À l'opposé, la forme de la causalité propre à l'entendement ne peut faire l'objet, en soi et séparément, de la faculté de représentation ; nous n'arrivons à la connaître qu'avec la partie matérielle de la connaissance.

§36
PRINCIPE DE RAISON D'ÊTRE
L'espace et le temps ont pour propriété d'avoir toutes leurs parties dans un rapport réciproque, chacune d'elles étant déterminée et conditionnée par une autre. Dans l'espace, ce rapport s'appelle position, et dans le temps, succession. Ces rapports sont d'une nature spéciale, entièrement différente de tous les autres rapports possibles de nos représentations ; aussi l'entendement ne peut-il les concevoir, mais exclusivement l'intuition : car ce qui est en haut ou en bas, à droite ou à gauche, devant ou derrière, avant ou après, l'entendement est absolument impuissant à le comprendre. Kant dit avec raison, à l'appui de ces faits, que la différence entre le gant gauche et le gant droit ne peut se comprendre qu'intuitivement. Or, la loi suivant laquelle les parties de l'espace et du temps se déterminent réciproquement pour former ces rapports, je l'appelle le principe de raison suffisante de l'être, principium rationis sufficientis essendi. Un exemple en a déjà été fourni au § 15 avec le rapport entre les côtés et les angles d'un triangle, où il a été montré qu'il diffère aussi radicalement du rapport de cause à effet que de celui entre principe de connaissance et conséquence ; c'est pourquoi la condition, dans ce cas, peut être appelée la raison d'être, ratio essendi. Il est évident que la connaissance de cette raison d'être peut servir de principe de connaissance, de la même manière que la connaissance de la loi de causalité et de son application dans un cas déterminé sert de principe pour la connaissance de l'effet : mais cela ne supprime en rien la différence complète qui existe entre la raison d'être, la raison du devenir et la raison du connaître. Dans bien des cas, ce qui est conséquence, sous un certain aspect de notre principe, sera, sous tel autre, raison ; c'est ainsi que très souvent l'effet est le principe de connaissance de la cause. Par exemple, l'ascension du mercure dans le thermomètre est, d'après la loi de causalité, un effet de l'élévation de la température ; alors que, d'après le principe de raison de la connaissance, elle est un principe, le principe qui fait connaître l'élévation de la température, comme aussi le principe du jugement énonçant cette vérité.

4e racine


p. 191
§40

EXPLICATION GÉNÉRALE

La dernière classe d'objets pour la faculté de représentation qui nous reste à considérer est d'une nature toute spéciale, mais très importante : elle ne comporte, pour chacun, qu'un seul objet ; c'est l'objet immédiat du sens interne, le sujet de la volition qui est objet pour le sujet connaissant et qui n'est d'ailleurs donné qu'au sens interne ; pour cette raison, il n'apparaît pas dans l'espace, mais seulement dans le temps, et là même, nous le verrons, avec une restriction d'importance.

§41

SUJET DE LA CONNAISSANCE ET OBJET

Toute connaissance suppose forcément un sujet et un objet. C'est pourquoi même la conscience de soi n'est pas absolument simple ; elle se divise, comme celle du monde extérieur (c'est-à-dire de la faculté d'intuition), en quelque chose qui connaît et quelque chose qui est connu. Ici, ce qui est connu se présente entièrement et exclusivement comme volonté.

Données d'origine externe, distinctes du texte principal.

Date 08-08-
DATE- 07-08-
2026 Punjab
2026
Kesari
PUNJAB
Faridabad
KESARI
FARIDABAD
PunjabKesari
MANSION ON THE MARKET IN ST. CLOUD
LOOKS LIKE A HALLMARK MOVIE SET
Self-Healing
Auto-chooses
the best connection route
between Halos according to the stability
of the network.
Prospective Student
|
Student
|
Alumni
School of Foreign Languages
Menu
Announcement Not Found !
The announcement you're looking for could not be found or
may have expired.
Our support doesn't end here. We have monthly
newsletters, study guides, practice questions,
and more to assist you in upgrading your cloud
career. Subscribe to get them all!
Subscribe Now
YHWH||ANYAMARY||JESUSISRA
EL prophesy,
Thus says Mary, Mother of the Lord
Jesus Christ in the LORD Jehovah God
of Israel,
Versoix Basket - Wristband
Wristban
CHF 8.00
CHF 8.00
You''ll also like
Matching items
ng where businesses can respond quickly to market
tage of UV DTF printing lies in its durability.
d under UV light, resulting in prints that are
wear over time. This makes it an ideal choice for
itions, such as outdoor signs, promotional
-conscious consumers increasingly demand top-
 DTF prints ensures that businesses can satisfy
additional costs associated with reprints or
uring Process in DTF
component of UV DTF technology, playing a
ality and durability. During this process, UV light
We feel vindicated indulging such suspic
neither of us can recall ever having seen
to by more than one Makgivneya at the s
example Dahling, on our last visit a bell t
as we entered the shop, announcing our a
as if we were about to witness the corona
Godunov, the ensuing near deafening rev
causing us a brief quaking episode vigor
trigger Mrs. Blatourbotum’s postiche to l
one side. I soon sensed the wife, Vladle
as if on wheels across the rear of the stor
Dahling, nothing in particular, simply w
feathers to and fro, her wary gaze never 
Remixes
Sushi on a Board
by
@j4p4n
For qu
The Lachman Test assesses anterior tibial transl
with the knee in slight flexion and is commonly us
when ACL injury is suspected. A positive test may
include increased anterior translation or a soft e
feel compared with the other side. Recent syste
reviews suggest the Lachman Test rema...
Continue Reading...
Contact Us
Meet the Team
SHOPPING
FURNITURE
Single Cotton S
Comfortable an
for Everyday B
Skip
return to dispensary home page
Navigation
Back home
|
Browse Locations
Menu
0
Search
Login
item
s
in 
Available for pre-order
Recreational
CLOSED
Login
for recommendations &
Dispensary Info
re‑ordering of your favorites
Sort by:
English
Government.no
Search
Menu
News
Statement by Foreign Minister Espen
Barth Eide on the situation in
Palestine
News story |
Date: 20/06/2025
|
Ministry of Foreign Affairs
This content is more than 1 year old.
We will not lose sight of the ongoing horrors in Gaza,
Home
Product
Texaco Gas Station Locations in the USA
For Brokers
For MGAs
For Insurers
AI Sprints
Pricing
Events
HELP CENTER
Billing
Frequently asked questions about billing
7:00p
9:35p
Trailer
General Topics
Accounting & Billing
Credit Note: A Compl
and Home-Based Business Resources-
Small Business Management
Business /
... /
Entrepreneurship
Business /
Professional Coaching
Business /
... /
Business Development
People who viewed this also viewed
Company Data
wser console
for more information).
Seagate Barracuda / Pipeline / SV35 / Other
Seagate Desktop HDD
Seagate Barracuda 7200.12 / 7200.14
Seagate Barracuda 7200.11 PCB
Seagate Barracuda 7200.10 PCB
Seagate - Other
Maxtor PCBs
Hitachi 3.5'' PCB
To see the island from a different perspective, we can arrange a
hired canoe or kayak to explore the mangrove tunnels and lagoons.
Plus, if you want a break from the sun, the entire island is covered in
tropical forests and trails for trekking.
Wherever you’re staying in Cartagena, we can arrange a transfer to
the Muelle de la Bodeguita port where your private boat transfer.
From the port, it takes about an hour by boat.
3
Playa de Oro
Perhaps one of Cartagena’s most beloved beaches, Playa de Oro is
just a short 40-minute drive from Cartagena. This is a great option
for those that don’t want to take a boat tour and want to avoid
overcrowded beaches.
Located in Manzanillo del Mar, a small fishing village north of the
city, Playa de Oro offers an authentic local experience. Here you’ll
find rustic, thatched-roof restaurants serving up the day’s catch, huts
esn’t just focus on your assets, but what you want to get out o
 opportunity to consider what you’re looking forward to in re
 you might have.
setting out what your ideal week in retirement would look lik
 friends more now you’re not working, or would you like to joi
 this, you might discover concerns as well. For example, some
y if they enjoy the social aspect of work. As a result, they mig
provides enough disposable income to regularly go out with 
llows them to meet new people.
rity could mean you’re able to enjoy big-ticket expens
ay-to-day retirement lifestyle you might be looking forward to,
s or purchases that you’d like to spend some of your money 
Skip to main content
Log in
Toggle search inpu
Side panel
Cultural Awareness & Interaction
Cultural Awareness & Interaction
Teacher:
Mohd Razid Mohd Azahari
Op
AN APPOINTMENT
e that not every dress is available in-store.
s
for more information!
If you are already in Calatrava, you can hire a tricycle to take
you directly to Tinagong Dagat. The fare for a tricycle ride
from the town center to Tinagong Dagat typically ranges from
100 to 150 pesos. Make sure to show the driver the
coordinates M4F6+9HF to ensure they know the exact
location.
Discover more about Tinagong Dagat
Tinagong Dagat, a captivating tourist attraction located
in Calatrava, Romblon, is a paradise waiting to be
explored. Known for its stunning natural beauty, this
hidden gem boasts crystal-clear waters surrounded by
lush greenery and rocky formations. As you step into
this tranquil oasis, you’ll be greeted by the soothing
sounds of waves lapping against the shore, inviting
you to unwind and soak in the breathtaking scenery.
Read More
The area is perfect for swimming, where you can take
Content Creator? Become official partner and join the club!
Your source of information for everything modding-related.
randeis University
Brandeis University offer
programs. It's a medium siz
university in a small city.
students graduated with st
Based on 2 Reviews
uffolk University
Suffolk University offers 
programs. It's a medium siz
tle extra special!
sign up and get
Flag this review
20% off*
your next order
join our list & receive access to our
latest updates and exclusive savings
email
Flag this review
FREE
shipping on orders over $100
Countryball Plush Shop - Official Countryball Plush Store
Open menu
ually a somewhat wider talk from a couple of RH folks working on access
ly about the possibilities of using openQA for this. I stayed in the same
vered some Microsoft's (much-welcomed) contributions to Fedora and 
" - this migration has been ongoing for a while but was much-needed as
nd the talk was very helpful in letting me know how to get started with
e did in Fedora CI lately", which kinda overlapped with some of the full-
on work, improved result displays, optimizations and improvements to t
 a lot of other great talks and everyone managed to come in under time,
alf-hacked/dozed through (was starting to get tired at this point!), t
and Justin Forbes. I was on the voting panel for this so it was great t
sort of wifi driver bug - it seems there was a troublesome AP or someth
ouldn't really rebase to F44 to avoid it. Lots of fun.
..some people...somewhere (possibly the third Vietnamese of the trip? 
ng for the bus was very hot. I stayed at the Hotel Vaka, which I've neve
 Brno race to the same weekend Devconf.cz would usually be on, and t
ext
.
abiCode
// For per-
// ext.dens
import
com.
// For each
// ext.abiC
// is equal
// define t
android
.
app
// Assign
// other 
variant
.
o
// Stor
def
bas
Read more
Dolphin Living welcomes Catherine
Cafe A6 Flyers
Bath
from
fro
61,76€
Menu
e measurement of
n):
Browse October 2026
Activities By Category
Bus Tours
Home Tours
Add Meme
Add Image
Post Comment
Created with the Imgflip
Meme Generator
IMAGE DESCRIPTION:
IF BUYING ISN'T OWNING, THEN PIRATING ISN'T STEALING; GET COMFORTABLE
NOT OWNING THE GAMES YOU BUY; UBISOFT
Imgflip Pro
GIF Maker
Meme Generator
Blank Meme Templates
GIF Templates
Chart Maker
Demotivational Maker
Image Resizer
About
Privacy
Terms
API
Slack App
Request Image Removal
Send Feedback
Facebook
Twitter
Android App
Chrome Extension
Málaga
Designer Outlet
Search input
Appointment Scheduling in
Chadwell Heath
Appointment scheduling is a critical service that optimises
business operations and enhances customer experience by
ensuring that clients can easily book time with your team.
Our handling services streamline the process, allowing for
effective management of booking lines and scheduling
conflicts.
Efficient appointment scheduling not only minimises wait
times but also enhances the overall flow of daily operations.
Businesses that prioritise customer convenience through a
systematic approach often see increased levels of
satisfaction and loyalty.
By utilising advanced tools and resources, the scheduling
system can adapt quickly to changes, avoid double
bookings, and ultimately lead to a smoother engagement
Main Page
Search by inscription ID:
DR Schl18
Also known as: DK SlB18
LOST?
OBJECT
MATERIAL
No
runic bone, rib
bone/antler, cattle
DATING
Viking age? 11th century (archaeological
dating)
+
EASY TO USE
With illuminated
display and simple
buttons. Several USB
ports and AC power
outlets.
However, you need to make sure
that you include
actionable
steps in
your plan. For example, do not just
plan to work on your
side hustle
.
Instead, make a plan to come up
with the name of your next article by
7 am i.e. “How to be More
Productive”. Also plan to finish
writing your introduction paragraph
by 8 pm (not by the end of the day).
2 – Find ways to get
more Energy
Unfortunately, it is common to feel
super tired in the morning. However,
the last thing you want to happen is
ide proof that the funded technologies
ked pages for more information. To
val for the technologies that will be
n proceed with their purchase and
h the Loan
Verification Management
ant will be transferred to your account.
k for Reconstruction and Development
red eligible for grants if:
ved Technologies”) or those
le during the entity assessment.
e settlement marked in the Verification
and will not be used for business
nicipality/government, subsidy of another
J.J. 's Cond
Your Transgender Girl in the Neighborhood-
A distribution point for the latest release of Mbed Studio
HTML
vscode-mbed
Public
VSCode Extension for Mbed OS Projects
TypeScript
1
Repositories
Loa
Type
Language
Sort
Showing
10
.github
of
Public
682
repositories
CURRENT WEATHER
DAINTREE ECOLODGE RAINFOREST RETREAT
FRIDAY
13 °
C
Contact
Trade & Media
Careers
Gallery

Le sujet ne se connaît, par conséquent, que comme sujet voulant, mais pas comme sujet connaissant. Car le moi qui se représente, le sujet de la connaissance ne peut jamais devenir lui-même représentation ou objet, parce que, comme corrélat nécessaire de toutes les représentations, il est leur condition même ; c'est à lui que s'appliquent les belles paroles du livre sacré des Upanishads: « II ne peut être vu : il voit tout ; il ne peut être entendu : il entend tout ; il ne peut être su : il sait tout ; il ne peut être connu : il connaît tout. En dehors de cet être qui voit, qui sait, qui entend et qui connaît, il n'existe aucun autre être » (Oupnekhat, vol. I, p. 202)[6].